2022-10-27
Some researchers of user-generated content make an effort to disguise the public comments they quote so as to not bring additional scrutiny to the comments’ authors. Do researchers actually do what they claim? How do they do so? And does it work?
We’ve found that researchers often mistakenly leave quotes in the clear, lack guidance on how to best perform ethical disguise, and consequently fail at the task. We believe that the few cases of failed disguise that come to light (e.g., Barbaro & Zeller, 2006; Morant et al., 2021; Singer, 2015; Zimmer, 2010) are but the tip of the iceberg. We therefore provide recommendations for ethical disguise and provide links to ongoing work to understand and improve this research practice.
Researchers often include phrases from online source in their reports; readers looking for the sources of those phrases can be likened to looking for needles in a haystack of similar content. To prevent the needles from being found researchers should enlarge the haystack, paint the needle tan, keep track of their efforts, and then test the results by looking for the needles themselves.
<https://www.google.com/search?q=site:reddit.com r/{subreddit} {source_phrase}>
specifies the Reddit website and the subreddit; additional time parameters might also be included. Reagle provides a Python script and demo spreadsheet to help test disguises.The recommendations above are based on work in different stages of development. Summaries are provided below.
STATUS: Published (Reagle, 2022)
Concerned researchers of online forums might implement what Bruckman (2002) referred to as disguise. Heavy disguise, for example, elides usernames and rewords quoted prose so that sources are difficult to locate via search engines. This can protect users who might be members of vulnerable populations, including minors, from additional harms such as harassment or additional identification. But does disguise work? I analyze 22 Reddit research reports: 3 of light disguise, using verbatim quotes, and 19 of heavier disguise, using reworded phrases. I test if their sources can be located via three different search services (i.e., Reddit, Google, and RedditSearch). I also interview 10 of the reports’ authors about their sourcing practices, influences, and experiences. Disguising sources is effective only if done and tested rigorously; I was able to locate all of the verbatim sources (3/3) and many of the reworded sources (11/19). There is a lack of understanding, among users and researchers, about how online messages can be located, especially after deletion. Researchers should conduct similar site-specific investigations and develop practical guidelines and tools for improving the ethical use of online sources.
STATUS: Published (Reagle & Gaur, 2022)
Ethical researchers who want to quote public user-generated content without further exposing these sources have little guidance as to how to disguise quotes. Reagle (2021) showed that researchers’ attempts to disguise phrases on Reddit are often haphazard and ineffective. Are there tools that can help? Automated word spinners, used to generate reams of ad-laden content, seem suited to the task. We select ten quotations from fictional posts on r/AmItheButtface and “spin” them using Spin Rewriter and WordAi. We review the usability of the services and then (1) search for their spins on Google and (2) ask human subjects (N=19) to judge them for fidelity. Participants also disguise three of those phrases and these are assessed for efficacy and the tactics employed. We recommend that researchers disguise their prose by substituting novel words (i.e., swapping infrequently occurring words, such as “toxic” with “radioactive”) and rearranging elements of sentence structure. The practice of testing spins, however, remains essential even when using good tactics; a Python script is provided to facilitate such testing.
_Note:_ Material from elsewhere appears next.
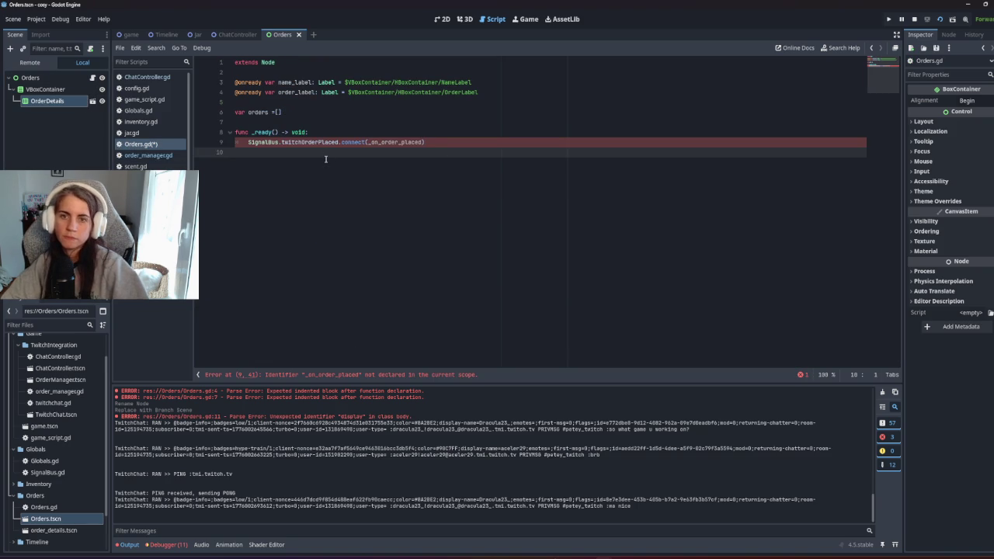
key(Return)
STATUS: Ongoing (Gaur, Reagle, et. al, n.d.)
Though ethical researchers can use proprietary “word spinning” services to disguise their online sources, we describe a non-proprietary technique. Our approach balances non-locatability (i.e., a phrase’s source is not easily discoverable via search engine) with fidelity and fluency (i.e., preserving the phrase’s semantic completeness, syntactical validity, and naturalness). Following Luo et al. (2019), we (1) build a natural language processing model that can paraphrase texts relative to user-configurable attributes such as formality and tense and (2) share a pretrained classifier that helps with training the model. We hope our technique will be of use to the research community and provided as a tool/service by institutional or disciplinary organizations.